> **Work task 1**
In the speech on legalizing marijuana, which commissioner refused a copy of the previous week's speech?
> **Work task 2**
Finish out the next part of the speech on legalizing marijuana, continuing from the point where it stops.

> **Document segment**

Thursday, October 23, 2014

Save Our Children by Legalizing: Marijuana Speech #30

30th speech in this series to the Josephine County Commissioners, 5-1-2012; 

Honorable Commissioners:
          Last week, I returned to the subject of legalizing marijuana and other drugs.  Commissioner Reedy, you refused a copy of my speech and answered me in Matters from Commissioners.  Thank you for arguing.
          Your remarks boiled down to the fact that you couldn’t understand why I am so concerned about weeds and not about saving our children from drugs.  I didn’t say a word about weeds; I did decry disorder and say that police should be more concerned with catching thieves and getting people to clean up their properties than with keeping us up on the latest teenage slang.
          Why are the cops concerned with teenage slang?  Because the kids are using and selling illegal drugs.  Our laws that supposedly protect children by allowing higher penalties for selling to children and lower penalties for children generally, make children our street dealers.  They can’t even get a job until they are 16; they often start dealing drugs and making big bucks long before that.  They get hooked on easy money and don’t get real jobs.  By the time they are in their mid-twenties, they couldn’t get a job if they wanted to, having no work experience to put on a resume, and they can’t rent a place, because they have no pay stubs.  They are trapped in the black market.

[Stored data entries]
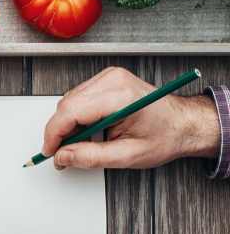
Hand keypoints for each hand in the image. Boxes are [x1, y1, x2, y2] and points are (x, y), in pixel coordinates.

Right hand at [43, 67, 220, 169]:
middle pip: (66, 105)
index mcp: (120, 97)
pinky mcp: (107, 79)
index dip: (54, 135)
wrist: (184, 123)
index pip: (70, 112)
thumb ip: (91, 157)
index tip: (49, 151)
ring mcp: (110, 77)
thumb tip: (64, 156)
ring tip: (86, 140)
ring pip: (69, 100)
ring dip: (69, 124)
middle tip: (66, 153)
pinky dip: (77, 115)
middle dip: (60, 132)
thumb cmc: (166, 135)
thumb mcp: (128, 155)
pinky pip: (78, 97)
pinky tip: (91, 128)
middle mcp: (113, 81)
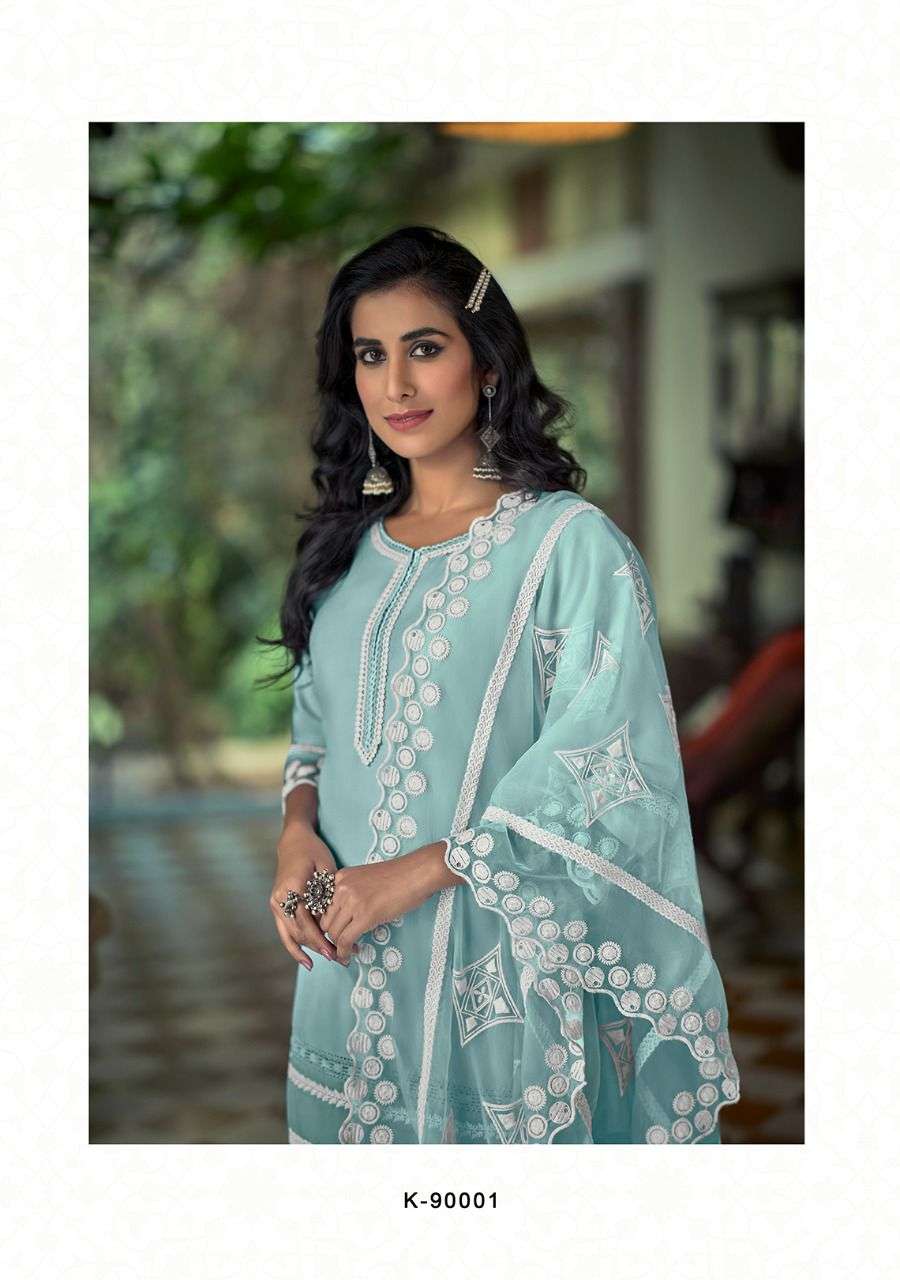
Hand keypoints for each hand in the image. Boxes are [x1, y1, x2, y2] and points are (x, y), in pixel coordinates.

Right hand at [270, 822, 358, 969]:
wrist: (293, 842)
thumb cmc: (313, 852)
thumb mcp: (325, 868)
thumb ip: (327, 894)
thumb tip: (334, 921)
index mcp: (292, 887)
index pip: (306, 921)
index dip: (320, 938)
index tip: (335, 950)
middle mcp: (279, 899)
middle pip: (298, 932)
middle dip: (318, 947)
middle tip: (339, 957)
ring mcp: (275, 904)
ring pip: (291, 935)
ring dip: (309, 949)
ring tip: (329, 958)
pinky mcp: (276, 908)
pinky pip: (284, 932)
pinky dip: (294, 947)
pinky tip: (306, 961)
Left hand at [318, 855, 437, 962]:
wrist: (417, 873)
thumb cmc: (399, 876)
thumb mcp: (366, 879)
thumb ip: (352, 893)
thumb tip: (346, 917)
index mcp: (340, 877)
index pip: (322, 907)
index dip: (329, 924)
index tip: (337, 933)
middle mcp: (341, 888)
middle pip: (325, 922)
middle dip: (332, 937)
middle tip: (343, 945)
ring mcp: (352, 901)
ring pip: (333, 933)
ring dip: (339, 946)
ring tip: (350, 950)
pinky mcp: (364, 915)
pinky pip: (345, 940)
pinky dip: (344, 952)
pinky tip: (349, 956)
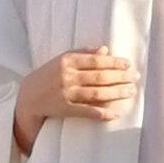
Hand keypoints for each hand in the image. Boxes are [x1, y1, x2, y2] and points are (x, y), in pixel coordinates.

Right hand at [14, 45, 137, 151]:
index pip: (96, 60)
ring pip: (97, 93)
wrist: (27, 97)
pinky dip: (103, 112)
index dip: (114, 62)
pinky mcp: (65, 110)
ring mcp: (66, 94)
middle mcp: (67, 76)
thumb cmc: (48, 75)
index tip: (128, 64)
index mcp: (67, 60)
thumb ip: (84, 53)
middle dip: (120, 77)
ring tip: (131, 91)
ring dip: (116, 93)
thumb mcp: (62, 59)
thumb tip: (106, 50)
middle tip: (135, 77)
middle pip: (99, 76)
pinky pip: (88, 112)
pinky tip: (116, 112)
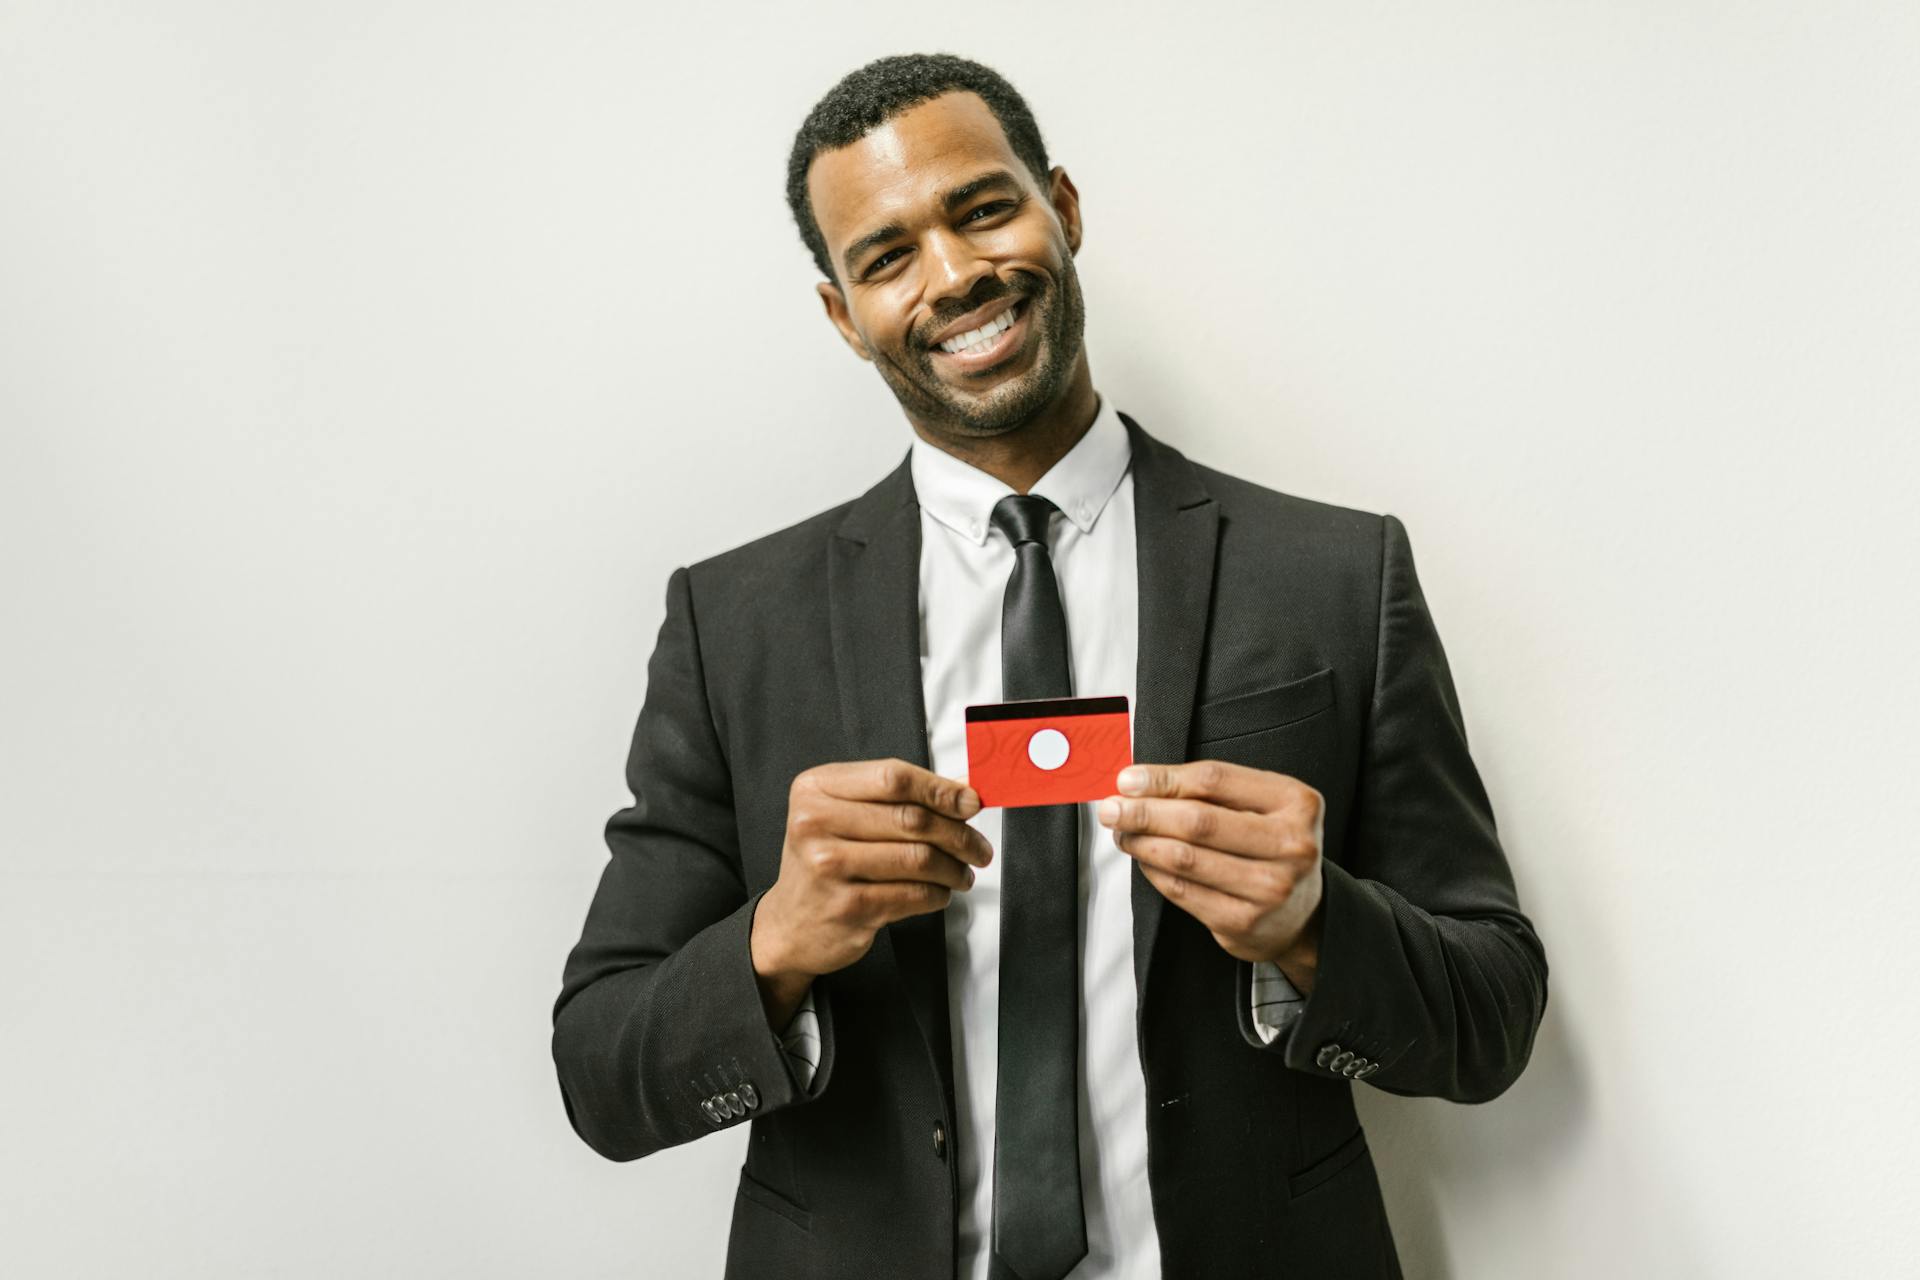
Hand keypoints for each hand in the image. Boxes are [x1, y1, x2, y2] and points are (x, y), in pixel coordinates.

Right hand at [752, 758, 992, 1022]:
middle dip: (958, 834)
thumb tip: (962, 790)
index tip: (971, 802)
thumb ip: (895, 798)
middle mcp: (815, 823)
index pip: (893, 777)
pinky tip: (939, 892)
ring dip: (953, 867)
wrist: (792, 924)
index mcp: (816, 788)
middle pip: (911, 819)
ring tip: (962, 873)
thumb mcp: (844, 814)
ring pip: (918, 859)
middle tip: (978, 847)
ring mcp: (828, 867)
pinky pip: (913, 894)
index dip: (941, 789)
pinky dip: (937, 894)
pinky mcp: (847, 907)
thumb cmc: (827, 860)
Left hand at [1096, 760, 1325, 979]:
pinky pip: (1183, 890)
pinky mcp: (1244, 921)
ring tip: (1123, 833)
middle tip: (1112, 809)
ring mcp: (1270, 888)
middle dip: (1144, 812)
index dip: (1164, 778)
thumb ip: (1211, 789)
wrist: (1301, 915)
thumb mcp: (1261, 806)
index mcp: (1296, 802)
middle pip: (1198, 821)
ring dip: (1143, 842)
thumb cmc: (1272, 847)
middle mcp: (1291, 845)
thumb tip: (1139, 781)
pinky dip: (1154, 872)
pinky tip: (1143, 860)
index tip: (1128, 780)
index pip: (1215, 780)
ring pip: (1185, 858)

> **Written reply 1**
Commissioner Reedy refused a copy of the speech.

> **Written reply 2**
          I have seen this happen to too many kids.  Mothers marched against Prohibition because their kids were getting drunk.   Our kids are getting high and dealing.  We have wasted 3 generations of entrepreneurs on the black market since Nixon declared War on Drugs in the 70’s, pushing up prices faster than inflation. 
          Our black market in marijuana has collapsed in recent years, thanks to medical pot; the only place one can get high prices is out of state or in tolerated dispensaries, selling to people with cards but no grower.  I used to tell people who asked me where to get pot to ask any scruffy kid.  Now the scruffy kids are asking me.
What’s a dealer to do when his drug of choice is no longer profitable?  He moves on to harder drugs.  Soldiers are coming back from Afghanistan hooked on heroin, and getting opiates for their injuries.  Kids are selling to them and each other.  Overdoses are rising among young adults.
          To protect our children from dealing drugs, we need to legalize all drugs, starting with marijuana.  We are collecting signatures to put marijuana under essentially the same regulation as liquor.  Please support the Oregon Cannabis Tax Act, now petitioning for the fall ballot.